I just went through Programming Basics 5: Super Knob Morph. As I was doing this I noticed something that's probably not directly related to morphing or the Super Knob, so I'm posting the question here.
I looked at the volume curve for one of the Parts, and noticed a shadow of what looked like a different curve behind it (see attached screenshot -- the shadow is a straight-line curve going from the lower left towards the upper right).
I just noticed that you can also see the shadow in one of the images in the article:
I've seen these shadows in other places. What are they? What do they tell us?
What happens when you reverse the polarity or edit the curve? Does that shadow change or always remain the same?
Michael, I'm just spitballing here but could that shadow be their way of showing that one of the elements in that selected part has a reversed volume curve?
Good question. It changes when you edit the curve. Now I'm even more curious…
Hint: page 173 Reference Manual
I don't think they mean the screen blur. I think they mean the graph shadow in the curve type window.
See here for the grey shadow in this display:
Hint: page 173 Reference Manual
Assuming you mean the Blur setting, that's not it. The curve shadow is there just the same whether Blur is on or off. It shows up much more noticeably when you're looking at the actual screen than when you're looking at these screen shots.
I've attached an enhanced snippet of my original attachment so you can see better what I'm asking about. It doesn't show up that well in the thumbnail, so please make sure to click on it and look at the actual image.
What I've noticed is that the shadow part is available to the control, but not the parameter.

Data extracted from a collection
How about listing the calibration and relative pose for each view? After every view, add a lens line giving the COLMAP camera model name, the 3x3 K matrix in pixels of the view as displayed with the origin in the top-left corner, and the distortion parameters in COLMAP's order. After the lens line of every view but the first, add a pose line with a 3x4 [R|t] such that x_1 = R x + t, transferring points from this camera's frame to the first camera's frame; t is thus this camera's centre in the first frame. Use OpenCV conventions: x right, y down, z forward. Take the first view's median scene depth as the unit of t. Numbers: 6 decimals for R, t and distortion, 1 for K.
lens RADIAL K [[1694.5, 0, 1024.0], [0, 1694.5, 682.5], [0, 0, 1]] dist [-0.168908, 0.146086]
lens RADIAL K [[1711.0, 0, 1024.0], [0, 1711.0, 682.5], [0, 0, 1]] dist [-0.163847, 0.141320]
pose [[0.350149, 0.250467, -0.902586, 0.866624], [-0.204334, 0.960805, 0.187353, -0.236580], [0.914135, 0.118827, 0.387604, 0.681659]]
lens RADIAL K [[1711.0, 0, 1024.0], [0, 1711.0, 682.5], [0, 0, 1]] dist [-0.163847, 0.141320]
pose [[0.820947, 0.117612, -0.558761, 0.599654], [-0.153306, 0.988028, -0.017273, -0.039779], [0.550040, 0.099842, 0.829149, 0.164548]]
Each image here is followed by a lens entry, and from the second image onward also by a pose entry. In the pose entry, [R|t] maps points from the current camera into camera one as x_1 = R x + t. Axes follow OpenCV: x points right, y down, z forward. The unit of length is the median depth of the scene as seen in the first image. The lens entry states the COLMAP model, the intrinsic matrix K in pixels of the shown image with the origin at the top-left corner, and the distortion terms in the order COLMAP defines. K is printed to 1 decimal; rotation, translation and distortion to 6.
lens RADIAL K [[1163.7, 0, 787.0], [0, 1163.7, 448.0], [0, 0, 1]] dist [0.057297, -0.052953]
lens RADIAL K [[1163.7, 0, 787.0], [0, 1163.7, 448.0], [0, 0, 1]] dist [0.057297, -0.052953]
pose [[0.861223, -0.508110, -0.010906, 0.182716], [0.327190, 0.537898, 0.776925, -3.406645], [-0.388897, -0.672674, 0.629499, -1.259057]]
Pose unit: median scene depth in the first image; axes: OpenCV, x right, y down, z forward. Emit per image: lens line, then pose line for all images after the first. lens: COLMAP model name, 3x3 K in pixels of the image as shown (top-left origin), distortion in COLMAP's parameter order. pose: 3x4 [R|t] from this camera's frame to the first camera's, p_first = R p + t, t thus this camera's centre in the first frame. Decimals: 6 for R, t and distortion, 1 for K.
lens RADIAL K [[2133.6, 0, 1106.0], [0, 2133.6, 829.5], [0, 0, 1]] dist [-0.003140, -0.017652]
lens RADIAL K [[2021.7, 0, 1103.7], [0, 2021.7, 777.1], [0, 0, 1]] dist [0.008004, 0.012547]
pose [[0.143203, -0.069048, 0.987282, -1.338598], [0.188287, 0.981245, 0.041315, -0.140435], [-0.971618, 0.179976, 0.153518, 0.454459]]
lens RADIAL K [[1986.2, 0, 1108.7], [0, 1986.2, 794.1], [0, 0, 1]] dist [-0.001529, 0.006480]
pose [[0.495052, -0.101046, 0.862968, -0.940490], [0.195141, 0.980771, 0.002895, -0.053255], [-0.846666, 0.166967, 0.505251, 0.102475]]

**Work order 1**
In the forum thread about the curve shadow, does the shadow depend on whether the Blur setting is on?
**Work order 2**
Condense the paragraph of the forum thread about the curve shadow that begins "Assuming you mean the Blur setting" into a short list that keeps its main facts.
**Work order 3**
Carry on the forum thread about the curve shadow from the point where it stops.

**Task answer 1**
No. The shadow appears the same whether Blur is on or off.

**Task answer 2**
- The Blur setting is not the cause.
- The curve shadow appears whether Blur is on or off.
- It is much easier to see on the actual screen than in screenshots.

**Task answer 3**
That is, say for a unipolar setting, the control throw itself can go from 0 to 128, but the parameter only has 0 to 64 as a maximum setting.
The bright portion shows what is available for the parameter being controlled and goes to 64 showing that to be the max. Going any higher doesn't do anything as it maxed out at 64 although you can go higher with the control, it, just doesn't do anything to the parameter under control.
That may not be right, haven't played with it enough to know, but it's what it seems like to me.
The "ghost" image shows you the shape of the Curve Type you have currently selected.
If you remember the old Motif XF, what was controller "Depth" was always linear, either "+" positive, or "-" negative but always linear, now the Curve is selectable and programmable and is not always linear (Linear is now just called Standard) Change the Curve see how the ghost changes to show you the *default* setting shape for that Curve. The Param1 and Param2 warp that shape. This is the application of your controller to the Destination.
Change shape (Curve) to Sigmoid, notice the ghost changes shape to show you the default Curve. Your settings will offset from the default Curve's shape.